§ **Dataset entries**:
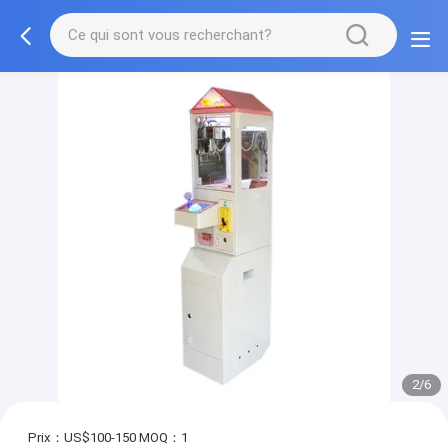
2/6
Prix：US$100-150
MOQ：1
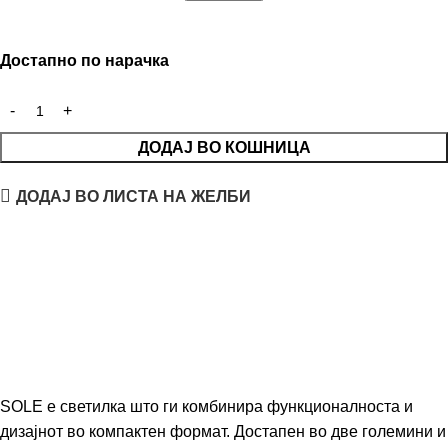
Достапно по нарачка
ДОДАЈ ВО КОШНИЦА
ДОДАЈ ВО ЛИСТА НА ЖЕЛБИ
SOLE е светилка што ги комбинира функционалноста и
дизајнот во компактен формат. Достапен во две големини и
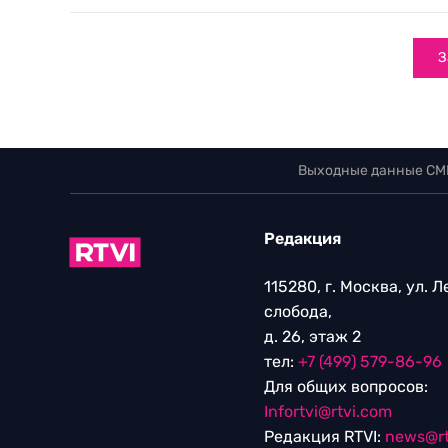
З
Выходные данные СМ
Редакция
115280, г. Москва, ул. 
слобода,
д. 26, этаж 2
тел:
+7 (499) 579-86-96
Для общих вопросов:
Infortvi@rtvi.com
Редакция RTVI:
news@rt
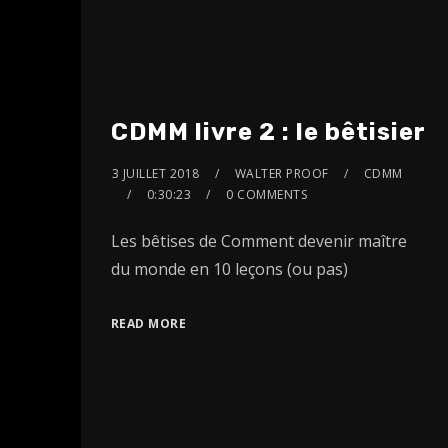
CDMM livre 2 : le bêtisier
3 JUILLET 2018
WALTER PROOF
CDMM
0:30:23
0 COMMENTS
Les bêtises de Comment devenir maître
du monde en 10 leçons (ou pas)
READ MORE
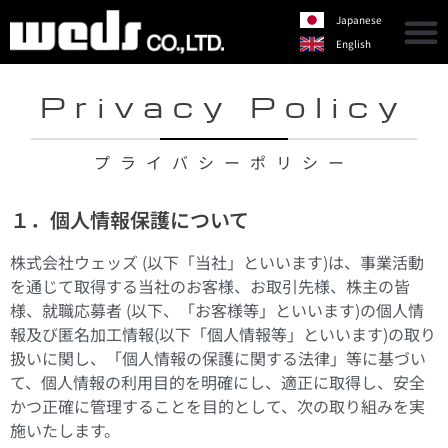
Japanese
English
Privacy Policy
プライバシーポリシー
１．個人情報保護について
株式会社ウェッズ (以下「当社」といいます)は、事業活動
を通じて取得する当社のお客様、お取引先様、株主の皆
様、就職応募者 (以下、「お客様等」といいます)の個人情
報及び匿名加工情報(以下「個人情報等」といいます)の取り
扱いに関し、「個人情報の保護に関する法律」等に基づい
て、個人情報の利用目的を明確にし、適正に取得し、安全
かつ正確に管理することを目的として、次の取り組みを実
施いたします。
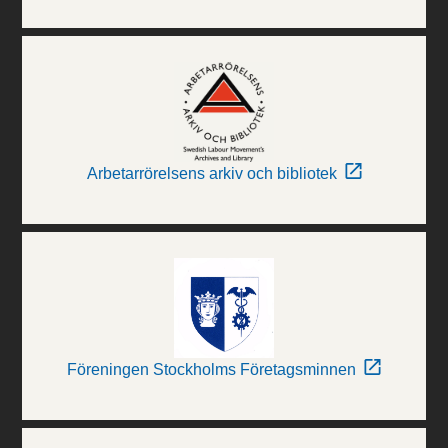
Arbetarrörelsens arkiv och bibliotek
Föreningen Stockholms Företagsminnen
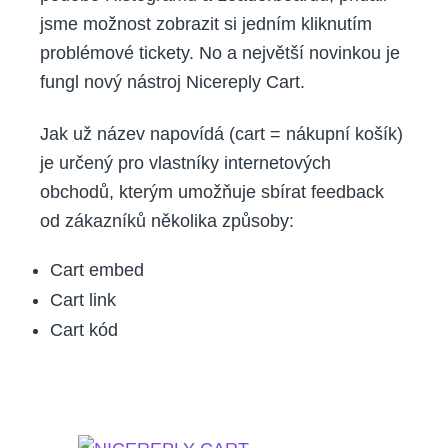
jsme možnost zobrazit si jedním kliknutím
problémové tickety. No a největší novinkou je
fungl nový nástroj Nicereply Cart.
Jak už název napovídá (cart = nákupní košík)
je určený pro vlastníky internetových
obchodů, kterým umožňuje sbírat feedback
od zákazníků několika způsoby:
Cart embed
Cart link
Cart kód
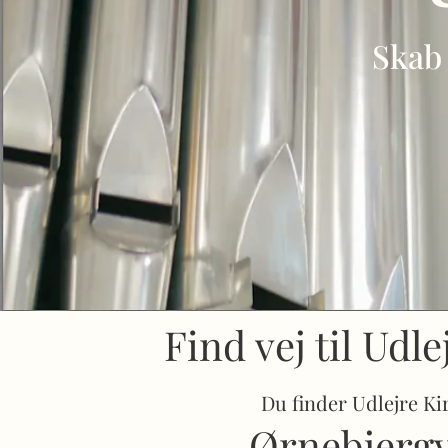
Skab 
Find vej til Udle
Du finder Udlejre Ki
Ørnebjergv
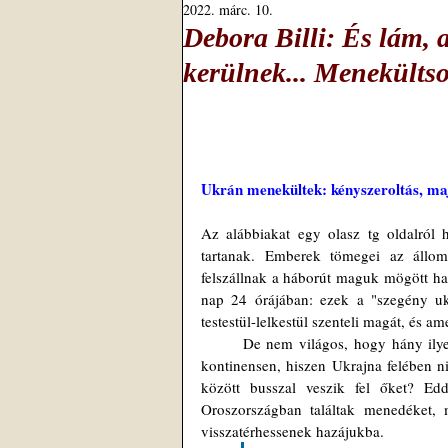
2022. márc. 10.
Debora Billi: És lám, 
kerülnek... Menekülts
Ukrán menekültek: kényszeroltás, m
Az alábbiakat egy olasz tg oldalról h
tartanak. Emberek tömegei az állom
felszállnak a háborút maguk mögött ha
nap 24 órájában: ezek a "szegény uk
testestül-lelkestül szenteli magát, és 
	De nem világos, hogy hány ilyen ukrán menekült van, és az sem, hogy miért kellene szétterjedniük a 
kontinensen, hiszen Ukrajna felében ni
között busszal veszik fel őket? Ed
Oroszországban találtak menedéket, 
visszatérhessenek hazájukba. 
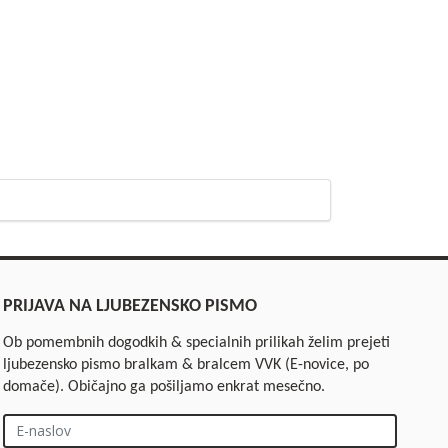
PRIJAVA NA LJUBEZENSKO PISMO
Ob pomembnih dogodkih & specialnih prilikah želim prejeti
ljubezensko pismo bralkam & bralcem VVK (E-novice, po
domače). Običajno ga pošiljamo enkrat mesečno.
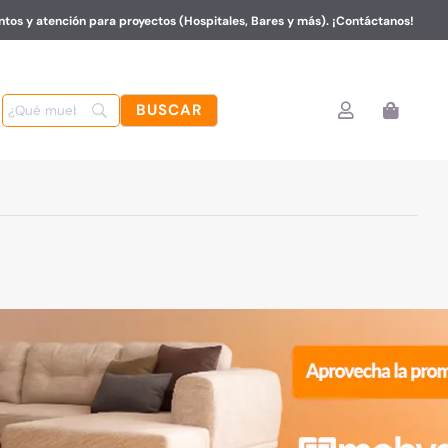
tos y atención para proyectos (Hospitales, Bares y más). ¡Contáctanos!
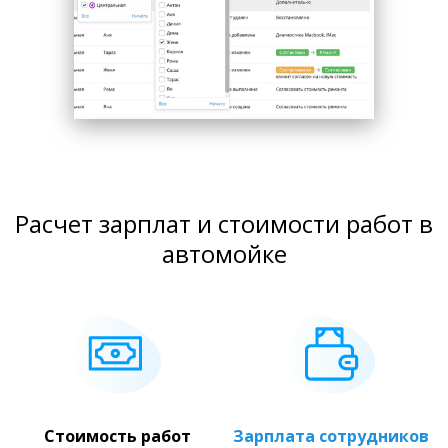
Расчет зарплат и стоимости работ в
автомойке
Стоимость работ
Зарплата сотрудников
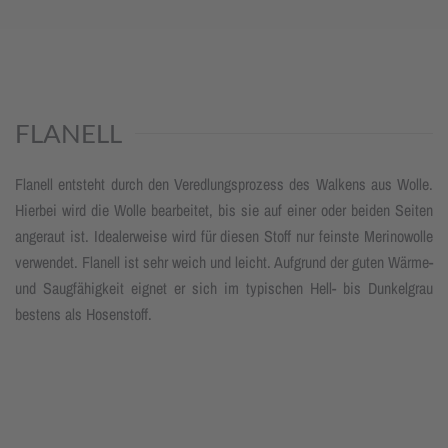
FLANELL
Flanell entsteht durch den Veredlungsprozess des Walkens aus Wolle.
Hierbei wird die Wolle bearbeitet, bis sie auf einer oder beiden Seiten
angeraut ist. Idealerweise wird für diesen Stoff nur feinste Merinowolle
verwendet. Flanell ist sehr weich und leicht. Aufgrund der guten Wärme-
und Saugfähigkeit eignet er sich im typischen Hell- bis Dunkelgrau
bestens als Hosenstoff.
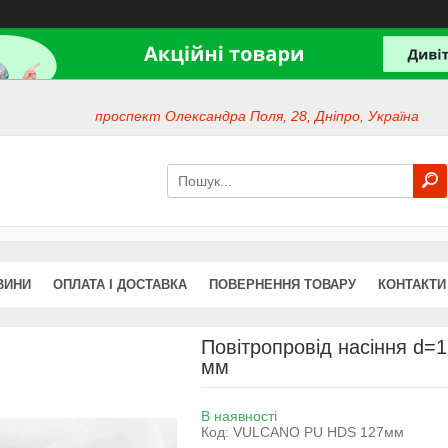
проспект Олександра Поля, 28, Дніпро, Україна
ВИНИ
ОПЛАТА І ДОСТАВКА
ПОВЕРНЕННЯ ТОВАРУ
КОНТАКТИ
Повітропровід насіння d
мм
В наявності
Код:
VULCANO PU HDS 127мм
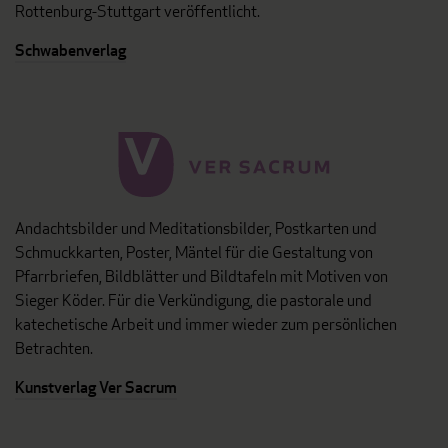
Rottenburg-Stuttgart veröffentlicht.
Schwabenverlag
Andachtsbilder und Meditationsbilder, Postkarten und
Schmuckkarten, Poster, Mäntel für die Gestaltung von
Pfarrbriefen, Bildblätter und Bildtafeln mit Motiven von
Sieger Köder. Für die Verkündigung, die pastorale und
katechetische Arbeit und immer wieder zum persönlichen
Betrachten.
Kunstverlag Ver Sacrum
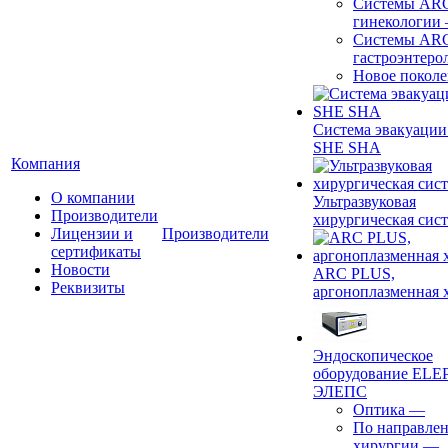
Системы ARC
гинекологии
Системы ARC
гастроэнтеро
Новое покол
Система эвакуации
SHE SHA
Компания
О компании
Ультразвуковая
Производители
хирургическая сист
Лицензии и
Производители
сертификаты
Новости
ARC PLUS,
Реквизиты
аргоноплазменная 
Эндоскопическое
оборудование ELEP
ЭЛЕПС
Оптика
—
По направле
хирургии
—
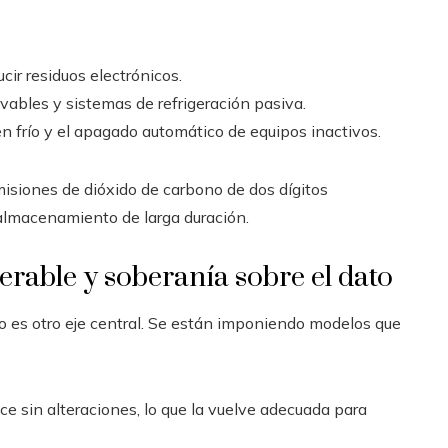
cir residuos electrónicos.
ables y sistemas de refrigeración pasiva.
n frío y el apagado automático de equipos inactivos.
isiones de dióxido de carbono de dos dígitos
 almacenamiento de larga duración.
erable y soberanía sobre el dato
po es otro eje central. Se están imponiendo modelos que
ce sin alteraciones, lo que la vuelve adecuada para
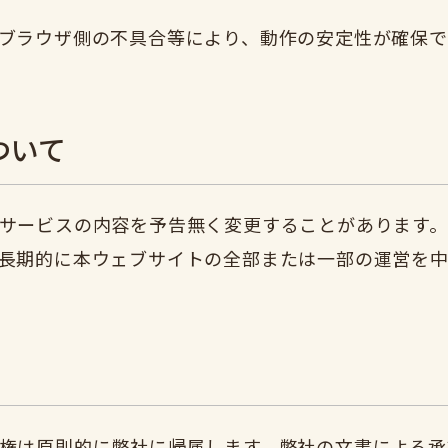
ブラウザ側の不具合等により、動作の安定性が確保で
ついて
サービスの内容を予告無く変更することがあります。
長期的に本ウェブサイトの全部または一部の運営を中
権は原則的に弊社に帰属します。弊社の文書による承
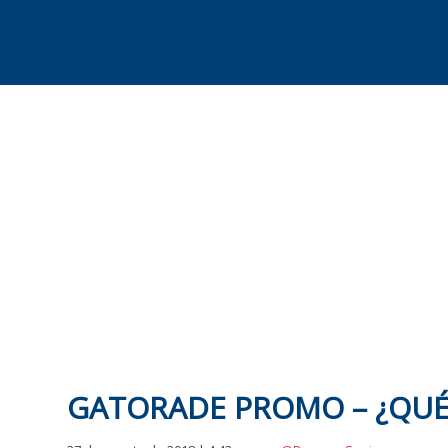
Skip
to
content
GATORADE PROMO – ¿QUÉ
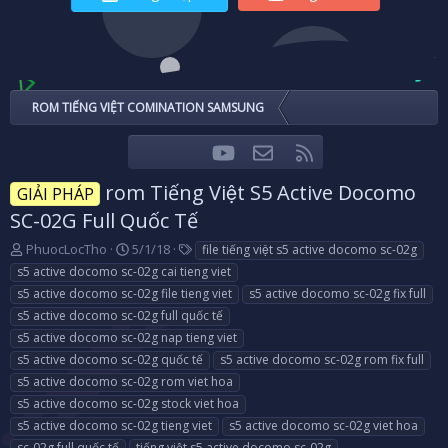
ROM TIẾNG VIỆT COMINATION SAMSUNG
youtube
Liên hệ
RSS
Facebook
Twitter
rom Tiếng Việt S5 Active Docomo
GIẢI PHÁP
SC-02G Full Quốc Tế
T
N
T
PhuocLocTho
5/1/18
file tiếng việt s5 active docomo sc-02g
h
g
a
s5 active docomo sc-02g cai tieng viet
r
à
g
s5 active docomo sc-02g file tieng viet
s5 active docomo sc-02g fix full
e
y
s
s5 active docomo sc-02g full quốc tế
a
g
s5 active docomo sc-02g nap tieng viet
d
ử
s
i
s5 active docomo sc-02g quốc tế
s5 active docomo sc-02g rom fix full
t
s5 active docomo sc-02g rom viet hoa
a
s5 active docomo sc-02g stock viet hoa
r
s5 active docomo sc-02g tieng viet
s5 active docomo sc-02g viet hoa
t
e
sc-02g full quốc tế
tiếng việt s5 active docomo sc-02g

§ **What you have to do**:
Give exactly the lines above that run from the line with "VULCANO PU HDS 127мм" to the line with "ables y sistemas de refrigeración pasiva.", both included, leaving every picture out.

§ **Exercise solution**:
VULCANO PU HDS 127мм
Rottenburg-Stuttgart veröffentlicht.
Schwabenverlag
Andachtsbilder und Meditationsbilder, Postkarten und
Schmuckkarten, Poster, Mäntel für die Gestaltung von
Pfarrbriefen, Bildblätter und Bildtafeln mit Motiven von
Sieger Köder. Für die Verkündigung, die pastorale und
katechetische Arbeit und immer wieder zum persönlichen
Betrachten.
Kunstverlag Ver Sacrum
Системы ARC
гинекологии
Системы ARC
гастроэнтеро
Новое покол
Система эвакуации
SHE SHA
Компания
О компании
Ультразвуковая
Производители
хирургическая сист
Лицензии и
Производители
сертификаты
Новости
ARC PLUS,
Реквизиты
аргоноплазменная 
Эндоскопическое
оборудование ELEP
ЭЛЕПС
Оптика
—
По направле
хирургии
—
cir residuos electrónicos.
ables y sistemas de refrigeración pasiva.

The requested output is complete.